___ Document extract ___
Shaping a Discipleship Culture

I recently had the honor of leading a workshop at the 3D Discipleship event held in Williamsport, PA. The event was sponsored by Growing Effective Churches of the Susquehanna Conference of the UMC. Here are some of my notes from the workshop.

Centre Grove’s Story
I shared a little about what God has been doing at Centre Grove, especially in recent years since engaging the Matthew 28 Initiative in 2011 and beyond (see my 2012 post). I talked about what has gone well (outreach) and ironically, our current challenges (shaping a discipleship culture).

Discipleship Puzzle
There are a lot of pieces to the discipleship puzzle. Thankfully, several of them were discussed at the 3D Discipleship event. What follows here are some pieces I want to focus on (but it’s not the whole puzzle).

Developing a Discipleship Culture
Having a discipleship culture matters. A discipleship culture helps people follow Jesus! A discipleship culture maximizes the quality (and quantity) of disciples of Jesus!

There are several components of a discipleship culture.

Culture is hard to define. Culture is everywhere. It’s all around us! It’s “The way we do things here” (Deal/Kennedy, Corporate Cultures). “Culture is to the church what the soul is to the human body” (Lewis/Cordeiro, Culture Shift). Culture is important because it ultimately determines behavior!

There are no cookie-cutter approaches to making disciples!

Discipleship is about building and growing disciples of Jesus. A disciple is a follower of Jesus, someone who has responded to Jesus’ call, “Come, follow me!” By definition, a disciple is a student, learner, and an apprentice of Jesus. As such, a disciple is teachable and coachable!

Interestingly, the word “discipleship” itself does not appear in the Bible. My favorite word in the Bible for discipleship is “training,” which I’ve written about before (see this post). In one of several uses in Scripture, Jesus told his disciples, “A disciple is not greater than his teacher, but everyone when fully trained will be like his teacher” (Luke 6.40, NET). I love the word training because it conveys that discipleship requires effort and is a process!

Many churches, especially churches that are plateaued or declining, do not have a discipleship culture. Many of these church cultures could perhaps be described as a “membership culture.” While membership isn’t inherently bad, it’s come to mean certain things in today’s culture (i.e., it needs redefining/reenvisioning).

In a Membership Culture, people tend to be self-centered and inward-focused. There is a consumer mentality. There’s apathy. And, “It’s all about me!”

On the other hand, a Discipleship Culture is all about Jesus. Disciples grow to become more and more like Jesus. People experience spiritual transformation. People are growing servant’s hearts and becoming more active as the hands and feet of Jesus in the world!

Shaping a discipleship is not easy because it involves significant change. Member values and Disciple values clash; they cannot coexist!

The leader’s job is to cultivate the culture as a gardener cultivates the ground. Here are some things to cultivate in order to help shape a discipleship culture …

Model Discipleship
First and foremost, leaders must model discipleship. If we’re not growing as followers of Jesus ourselves, others will not grow, either. We model discipleship through our attitudes as well as our actions. We must be lifelong learners!
___ Raw records ___
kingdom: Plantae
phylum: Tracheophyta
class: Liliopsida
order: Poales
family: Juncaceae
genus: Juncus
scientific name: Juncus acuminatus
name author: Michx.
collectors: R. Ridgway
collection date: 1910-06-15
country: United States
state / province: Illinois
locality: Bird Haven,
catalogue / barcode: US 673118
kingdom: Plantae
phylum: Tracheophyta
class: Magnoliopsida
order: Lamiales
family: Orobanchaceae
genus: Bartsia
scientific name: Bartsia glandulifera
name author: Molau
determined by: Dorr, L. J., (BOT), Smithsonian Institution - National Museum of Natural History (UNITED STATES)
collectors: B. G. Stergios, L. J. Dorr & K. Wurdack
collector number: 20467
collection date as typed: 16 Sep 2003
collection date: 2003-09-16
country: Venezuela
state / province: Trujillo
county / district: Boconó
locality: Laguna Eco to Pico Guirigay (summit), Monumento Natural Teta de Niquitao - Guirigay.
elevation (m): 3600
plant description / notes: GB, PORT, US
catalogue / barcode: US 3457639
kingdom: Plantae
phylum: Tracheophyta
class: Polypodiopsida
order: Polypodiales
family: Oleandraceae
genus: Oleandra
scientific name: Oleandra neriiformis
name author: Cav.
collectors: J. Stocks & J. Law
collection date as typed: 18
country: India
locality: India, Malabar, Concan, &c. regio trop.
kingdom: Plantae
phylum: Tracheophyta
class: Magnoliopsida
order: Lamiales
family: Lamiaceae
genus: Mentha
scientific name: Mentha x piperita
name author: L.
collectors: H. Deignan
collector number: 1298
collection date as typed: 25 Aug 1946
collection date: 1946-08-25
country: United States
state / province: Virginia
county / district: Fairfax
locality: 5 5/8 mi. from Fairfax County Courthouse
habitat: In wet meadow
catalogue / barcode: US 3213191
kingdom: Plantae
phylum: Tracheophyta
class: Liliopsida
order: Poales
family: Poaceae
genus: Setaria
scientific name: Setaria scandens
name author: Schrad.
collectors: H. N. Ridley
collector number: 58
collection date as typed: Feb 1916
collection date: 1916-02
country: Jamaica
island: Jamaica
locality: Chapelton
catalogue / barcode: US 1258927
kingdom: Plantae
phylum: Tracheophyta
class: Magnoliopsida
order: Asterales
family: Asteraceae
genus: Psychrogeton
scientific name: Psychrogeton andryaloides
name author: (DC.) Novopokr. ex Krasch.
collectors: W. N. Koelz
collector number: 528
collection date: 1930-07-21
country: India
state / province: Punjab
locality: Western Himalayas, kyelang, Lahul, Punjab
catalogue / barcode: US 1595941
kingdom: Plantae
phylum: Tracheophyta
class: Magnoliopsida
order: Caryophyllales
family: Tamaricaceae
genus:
___
- **Exercise brief**:
From the discipleship culture text, pull out verbatim the passage from "Culture is hard" to "teachable and coachable!".

- **Reply**:
Culture is hard to define. Culture is everywhere. It’s all around us! It’s “The way we do things here” (Deal/Kennedy, Corporate Cultures). “Culture is to the church what the soul is to the human body” (Lewis/Cordeiro, Culture Shift). Culture is important because it ultimately determines behavior!

There are no cookie-cutter approaches to making disciples!

Discipleship is about building and growing disciples of Jesus. A disciple is a follower of Jesus, someone who has responded to Jesus’ call, “Come, follow me!” By definition, a disciple is a student, learner, and an apprentice of Jesus. As such, a disciple is teachable and coachable!